Avi · April 14, 2024, 5:01am

Are you certain?

$שם = "אבי";
Unrecognized character \xA9; marked by <-- HERE after $?<-- HERE near column 3 at - line 1.

tera · April 14, 2024, 12:36pm

I am not sure about the other languages of the list, as I don't use them, could be an error in that list. Just tested these three (the second "café" uses a different "spelling"):

Kotlin:
    val café = 42     // ✅
    // val café = 24  // ✅ Conflicting declarations: val café: Int, val café: Int
Python:
    café = 42          # ✅
    café = 24          # ✅
    print(café, café)  # 24 24
C#:
    int café = 42;    // ✅
    // int café = 24; // ✅ A local variable or function named 'café' is already defined in this scope

and this is Swift:

Swift:
    let café = 42     // ✅
    let café = 24     // 🤔 oops

Notably:

unlike in Swift they treated different spellings of é the same (correctly)
unlike in Swift neither of the three allowed emojis for the identifiers

Edit: interestingly Go allows one "spelling" only:

func foo() {
	var café = 42     // ✅
}
func bar() {
	var café = 24     // 🛑 invalid character U+0301 '́' in identifier
}

No emojis here either.

allevato · April 14, 2024, 1:57pm

I suspect that this should be easier to fix now—modulo concerns about source compatibility (but I hope nobody is depending on the current inequality of canonically equivalent identifiers)—given that the parser and other parts of the compiler are being reimplemented in Swift, because they'll have access to the Unicode functionality in the standard library.
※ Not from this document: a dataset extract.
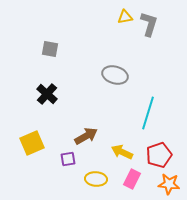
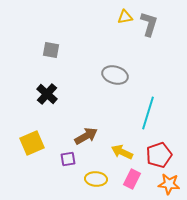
gray square: moved 1 px right, 1 px down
The C++ implementation would have had to take its own ICU dependency or some subset of it, but now we just need to make sure the right normalization APIs are available.

tera · April 14, 2024, 6:08pm

@bdkjones was talking about ASCII in regards to programming languages only (e.g. identifier names), and there's nothing wrong with that approach. The importance of non ASCII identifiers in programming languages is overrated.